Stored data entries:
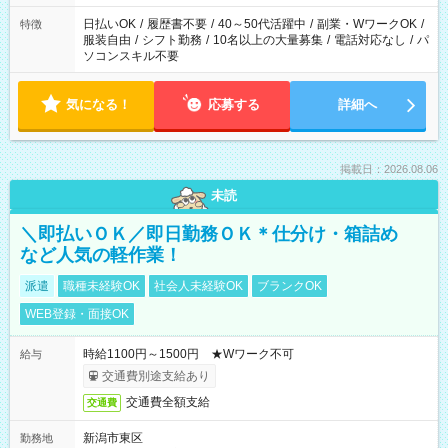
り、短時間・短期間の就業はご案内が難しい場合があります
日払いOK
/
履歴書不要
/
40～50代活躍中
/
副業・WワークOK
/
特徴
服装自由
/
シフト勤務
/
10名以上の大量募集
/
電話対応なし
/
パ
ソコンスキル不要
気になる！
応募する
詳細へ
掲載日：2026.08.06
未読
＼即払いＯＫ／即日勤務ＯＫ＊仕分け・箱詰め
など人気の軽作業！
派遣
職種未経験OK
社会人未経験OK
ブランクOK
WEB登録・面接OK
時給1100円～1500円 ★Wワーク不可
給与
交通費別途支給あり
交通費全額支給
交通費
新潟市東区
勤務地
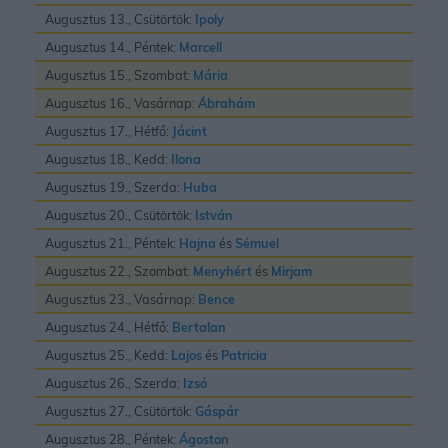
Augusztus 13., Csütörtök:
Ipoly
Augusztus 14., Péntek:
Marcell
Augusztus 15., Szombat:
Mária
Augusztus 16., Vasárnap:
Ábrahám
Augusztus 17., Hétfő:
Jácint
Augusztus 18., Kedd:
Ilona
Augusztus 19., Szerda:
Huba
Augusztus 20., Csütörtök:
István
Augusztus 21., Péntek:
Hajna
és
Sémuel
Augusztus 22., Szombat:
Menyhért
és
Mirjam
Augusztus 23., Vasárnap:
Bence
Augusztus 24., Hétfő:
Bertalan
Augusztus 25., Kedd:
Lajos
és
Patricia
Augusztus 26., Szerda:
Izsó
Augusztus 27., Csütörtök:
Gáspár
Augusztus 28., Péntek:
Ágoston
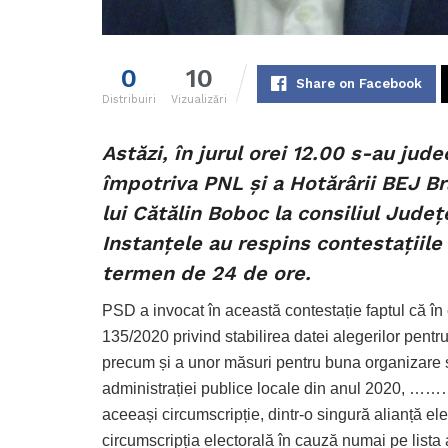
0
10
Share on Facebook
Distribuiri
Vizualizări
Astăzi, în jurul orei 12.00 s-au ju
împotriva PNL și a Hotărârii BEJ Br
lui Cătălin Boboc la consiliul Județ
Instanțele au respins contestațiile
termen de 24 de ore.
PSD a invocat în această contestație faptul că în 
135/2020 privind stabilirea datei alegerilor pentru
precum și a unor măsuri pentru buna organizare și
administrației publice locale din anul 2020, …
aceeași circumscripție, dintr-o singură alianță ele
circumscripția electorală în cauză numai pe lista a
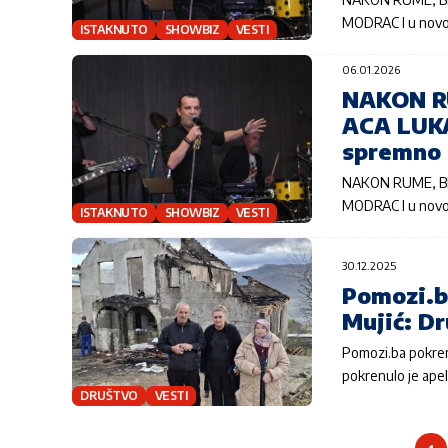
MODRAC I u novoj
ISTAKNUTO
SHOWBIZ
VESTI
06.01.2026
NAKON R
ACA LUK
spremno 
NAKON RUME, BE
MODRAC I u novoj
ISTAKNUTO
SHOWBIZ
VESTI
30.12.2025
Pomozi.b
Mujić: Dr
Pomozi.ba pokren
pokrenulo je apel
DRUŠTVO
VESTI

#### Task brief:
Could you rename "VESTI" to "NEWS" everywhere it occurs in the rows above, keeping every other line unchanged and leaving the pictures out of your answer?

#### Output for this exercise:
り、短時間・短期間の就業はご案内が難しい場合があります
日払いOK
/
履歴書不要
/
40～50代活躍中
/
副業・WワークOK
/
特徴
服装自由
/
シフト勤務
/
10名以上の大量募集
/
電話対応なし
/
パ
ソコンスキル不要
気になる！
応募する
詳細へ
掲載日：2026.08.06
未読
＼即払いＯＫ／即日勤務ＯＫ＊仕分け・箱詰め
など人気の軽作業！
派遣
職種未経験OK
社会人未経験OK
ブランクOK
WEB登録・面接OK
時給1100円～1500円 ★Wワーク不可
給与
交通費別途支給あり
交通費全額支給
交通費
新潟市東区
勤務地
Augusztus 13., Csütörtök:
Ipoly
Augusztus 14., Péntek:
Marcell
Augusztus 15., Szombat:
Mária
Augusztus 16., Vasárnap:
Ábrahám
Augusztus 17., Hétfő:
Jácint
Augusztus 18., Kedd:
Ilona
Augusztus 19., Szerda:
Huba
Augusztus 20., Csütörtök:
István
Augusztus 21., Péntek:
Hajna
és
Sémuel
Augusztus 22., Szombat:
Menyhért
és
Mirjam
Augusztus 23., Vasárnap:
Bence
Augusztus 24., Hétfő:
Bertalan
Augusztus 25., Kedd:
Lajos
és
Patricia
Augusztus 26., Szerda:
Izsó
Augusztus 27., Csütörtök:
Gáspár
Augusztus 28., Péntek:
Ágoston
0
10
Share on Facebook
Distribuiri
Vizualizări
Astăzi, în jurul orei 12.00 s-au ju
împotriva PNL și a Hotărârii BEJ Br
lui Cătălin Boboc la consiliul Județ
Instanțele au respins contestațiile
termen de 24 de ore.
PSD a invocat în această contestație faptul că în 
135/2020 privind stabilirea datei alegerilor pentru
precum și a unor măsuri pentru buna organizare și
administrației publice locale din anul 2020, …
aceeași circumscripție, dintr-o singură alianță ele
circumscripția electorală în cauză numai pe lista a
MODRAC I u novoj
ISTAKNUTO
SHOWBIZ
NEWS
06.01.2026
NAKON R
ACA LUK
spremno 
NAKON RUME, BE
MODRAC I u novoj
ISTAKNUTO
SHOWBIZ
NEWS
30.12.2025
Pomozi.b
Mujić: Dr
Pomozi.ba pokren
pokrenulo je apel
DRUŠTVO
NEWS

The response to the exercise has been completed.